(Stored items)
* * * *

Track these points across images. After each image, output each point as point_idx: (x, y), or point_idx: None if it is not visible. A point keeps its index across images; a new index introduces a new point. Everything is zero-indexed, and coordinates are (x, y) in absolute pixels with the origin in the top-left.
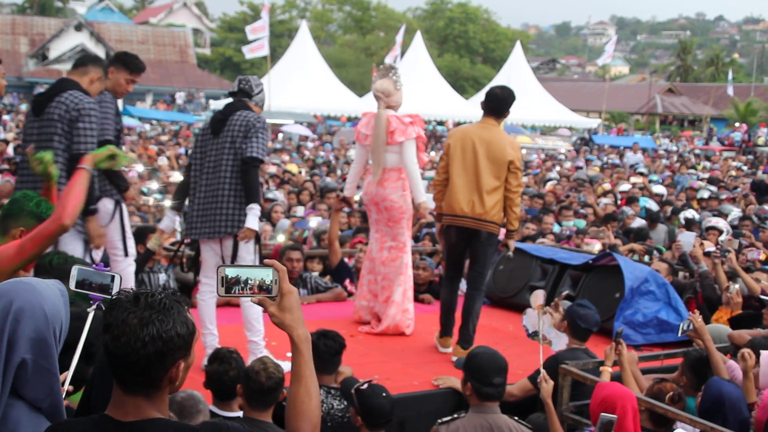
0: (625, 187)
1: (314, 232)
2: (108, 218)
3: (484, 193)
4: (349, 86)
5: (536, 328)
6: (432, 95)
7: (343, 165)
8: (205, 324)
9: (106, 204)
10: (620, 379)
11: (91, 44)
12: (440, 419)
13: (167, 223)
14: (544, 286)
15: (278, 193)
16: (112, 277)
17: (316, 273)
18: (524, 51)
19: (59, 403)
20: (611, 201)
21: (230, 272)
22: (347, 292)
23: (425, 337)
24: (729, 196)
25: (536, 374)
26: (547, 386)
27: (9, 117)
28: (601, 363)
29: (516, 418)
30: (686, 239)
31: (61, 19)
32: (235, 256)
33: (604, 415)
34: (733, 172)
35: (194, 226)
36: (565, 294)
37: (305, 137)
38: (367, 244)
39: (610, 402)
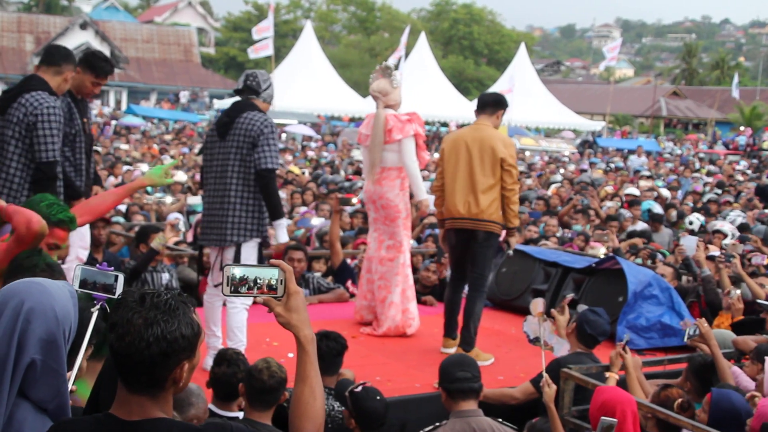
0: (631, 190)
1: (317, 233)
2: None
3: (479, 192)
4: (354, 87)
5: (537, 334)
6: (436, 96)
7: (347, 166)
8: (209, 325)
9: None
10: (624, 383)
11: (96, 43)
12: (421, 430)
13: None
14: (546, 289)
15: (281, 193)
16: (116, 277)
17: (318, 273)
18: (529, 53)
19: (65, 404)
20: (617, 204)
21: (236, 272)
22: (349, 293)
23: (427, 338)
24: (727, 200)
25: (539, 377)
26: (549, 390)
27: None
28: (605, 368)
29: (500, 419)
30: (689, 243)
31: (67, 18)
32: (237, 261)
33: (605, 419)
34: (740, 176)
35: (204, 231)
36: (570, 297)
37: (309, 137)
38: None
39: (610, 406)
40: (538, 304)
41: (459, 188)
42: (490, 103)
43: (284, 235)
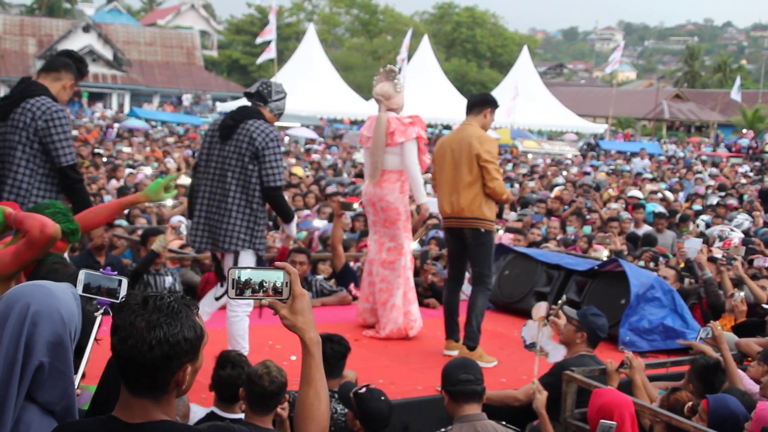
0: (634, 193)
1: (321, 236)
2: None
3: (460, 190)
4: (356, 89)
5: (534, 339)
6: (439, 99)
7: (349, 168)
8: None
9: None
10: (627, 387)
11: (98, 45)
12: None
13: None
14: (549, 292)
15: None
16: (120, 281)
17: (321, 276)
18: (531, 56)
19: (73, 406)
20: (620, 206)
21: (242, 275)
22: (351, 296)
23: (430, 341)
24: (731, 203)
25: (542, 379)
26: (541, 397)
27: None
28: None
29: (503, 422)
30: (693, 245)
31: (69, 21)
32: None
33: (604, 422)
34: (743, 179)
35: (198, 234)
36: (564, 300)
37: (312, 140)
38: None
39: (608, 410)
40: (540, 309)
41: (445, 189)
42: (477, 103)
43: (294, 231)
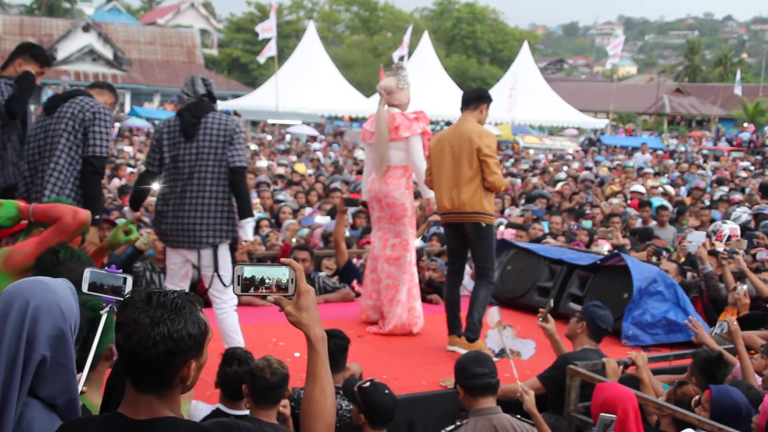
0: (636, 187)
1: (322, 233)
2: None
3: (461, 185)
4: (357, 87)
5: (501, 345)
6: (439, 96)
7: (351, 166)
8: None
9: None
10: (629, 381)
11: (98, 45)
12: (443, 429)
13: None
14: (551, 287)
15: (286, 193)
16: (125, 279)
17: (324, 273)
18: (532, 51)
19: (75, 400)
20: (621, 201)
21: (247, 271)
22: (354, 292)
23: (433, 337)
24: (734, 198)
25: (546, 373)
26: (528, 398)
27: None
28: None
29: (519, 416)
30: (695, 239)
31: (69, 20)
32: (217, 265)
33: (604, 415)
34: (743, 173)
35: (169, 234)
36: (550, 305)
37: (313, 138)
38: None
39: (611, 404)
40: (493, 315)
41: (444, 184)
42: (473, 98)
43: (251, 233)
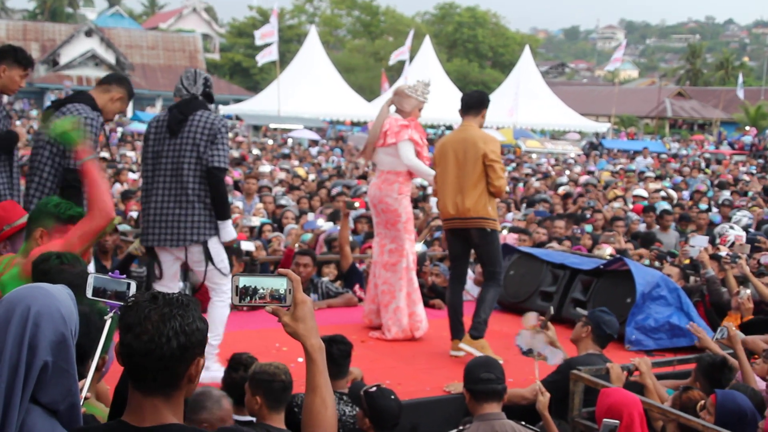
0: (638, 191)
1: (325, 238)
2: None
3: (465, 191)
4: (358, 91)
5: (530, 346)
6: (441, 100)
7: (352, 170)
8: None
9: None
10: (633, 387)
11: (101, 50)
12: None
13: None
14: (555, 292)
15: (288, 198)
16: (128, 285)
17: (326, 278)
18: (533, 55)
19: (76, 404)
20: (622, 205)
21: (244, 281)
22: (357, 297)
23: (436, 342)
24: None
25: (549, 377)
26: (543, 399)
27: (19, 122)
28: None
29: (523, 422)
30: (697, 243)
31: (72, 25)
32: (211, 259)
33: (607, 421)
34: (746, 177)
35: (152, 232)
36: (551, 312)
37: (314, 142)
38: None
39: (616, 410)
40: (530, 318)
41: (448, 190)
42: (475, 104)
43: (229, 234)
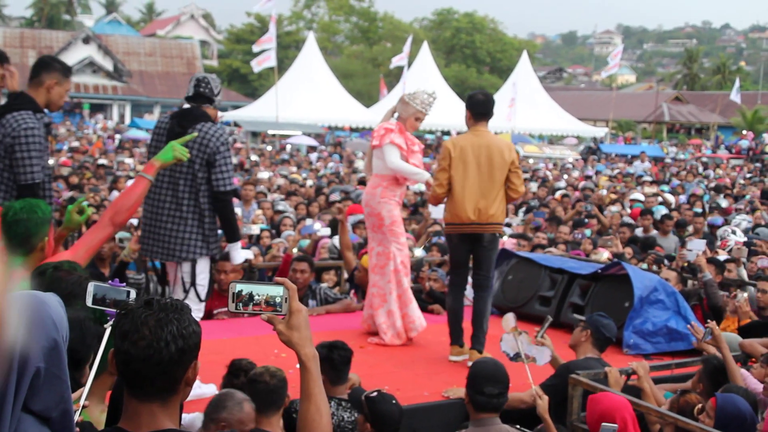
0: (636, 195)
1: (329, 247)
2: None
3: (490, 198)
4: (357, 97)
5: (516, 350)
6: (439, 105)
7: (350, 175)
8: None
9: None
10: (631, 390)
11: (99, 57)
12: None
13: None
14: (553, 296)
15: (286, 204)
16: (128, 293)
17: (325, 284)
18: (531, 60)
19: (69, 411)
20: (619, 209)
21: (241, 288)
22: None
23: (435, 347)
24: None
25: (547, 382)
26: (542, 402)
27: None
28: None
29: (518, 426)
30: (695, 247)
31: (69, 32)
32: (194, 281)
33: (606, 425)
34: (742, 180)
35: (147, 243)
36: (550, 320)
37: (313, 148)
38: None
39: (609, 415)
40: (509, 320)
41: (469, 195)
42: (490, 110)
43: (239, 257)
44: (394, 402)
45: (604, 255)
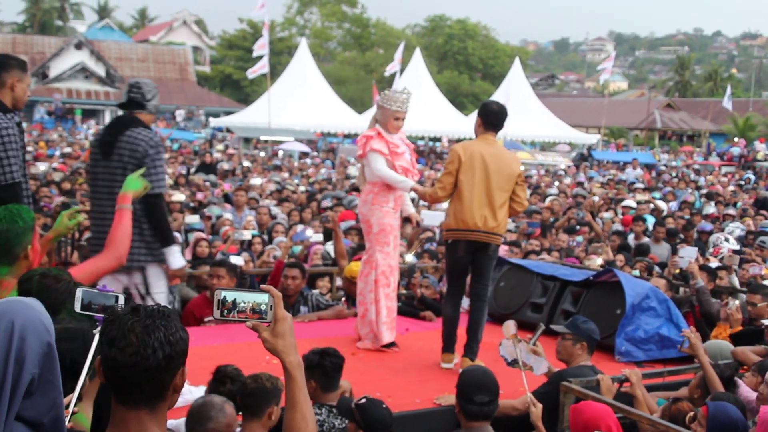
0: (628, 202)
1: (323, 254)
2: None
3: (497, 207)
4: (349, 103)
5: (514, 356)
6: (432, 112)
7: (343, 182)
8: None
9: None
10: (623, 398)
11: (91, 62)
12: None
13: None
14: (545, 303)
15: (278, 210)
16: (116, 298)
17: (317, 291)
18: (523, 67)
19: (60, 417)
20: (613, 216)
21: (226, 296)
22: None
23: (427, 354)
24: (728, 212)
25: (540, 389)
26: (536, 410)
27: None
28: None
29: None
30: (687, 254)
31: (62, 38)
32: (147, 288)
33: None
34: (732, 187)
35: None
36: (542, 329)
37: (305, 154)
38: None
39: (593, 424)
40: (510, 327)
41: (476, 202)
42: (501, 123)
43: (177, 261)
44: (384, 407)
45: (597, 261)
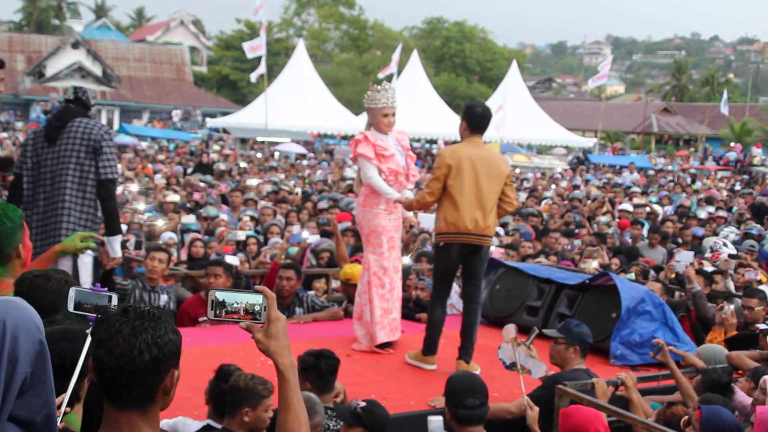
0: (625, 206)
1: (314, 249)
2: None
3: (487, 210)
4: (346, 105)
5: (513, 359)
6: (429, 114)
7: (339, 183)
8: None
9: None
10: (618, 401)
11: (87, 62)
12: None
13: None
14: (540, 306)
15: (274, 210)
16: (109, 298)
17: (312, 292)
18: (520, 70)
19: (52, 416)
20: (610, 219)
21: (220, 296)
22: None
23: None
24: (721, 215)
25: (535, 392)
26: (532, 413)
27: (6, 134)
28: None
29: None
30: (683, 258)
31: (58, 37)
32: (76, 276)
33: None
34: (724, 193)
35: (38, 240)
36: (536, 333)
37: (302, 155)
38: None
39: (583, 429)
40: (510, 331)
41: (467, 205)
42: (486, 125)
43: (118, 251)
44: (383, 406)
45: (593, 264)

* * * *

What is needed is the exact run of lines from the start of the data through the line with "34: (733, 172)", both ends included, minus the pictures.

● **OUTPUT OF THE EXERCISE**:
Track these points across images. After each image, output each point as point_idx: (x, y), or point_idx: None if it is not visible. A point keeps its index across images; a new index introduces a new point. Everything is zero-indexed, and coordinates are (x, y) in absolute pixels with the origin in the top-left.
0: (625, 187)
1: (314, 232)
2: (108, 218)
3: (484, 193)
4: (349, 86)
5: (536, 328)
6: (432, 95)
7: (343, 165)
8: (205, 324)
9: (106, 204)
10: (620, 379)
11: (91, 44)
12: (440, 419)
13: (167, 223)
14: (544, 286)
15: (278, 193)
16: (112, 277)
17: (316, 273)
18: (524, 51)
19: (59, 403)
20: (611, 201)
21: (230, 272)
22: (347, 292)
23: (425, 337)
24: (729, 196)
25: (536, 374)
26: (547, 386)
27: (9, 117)
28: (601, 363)
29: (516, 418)
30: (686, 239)
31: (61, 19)
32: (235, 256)
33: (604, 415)
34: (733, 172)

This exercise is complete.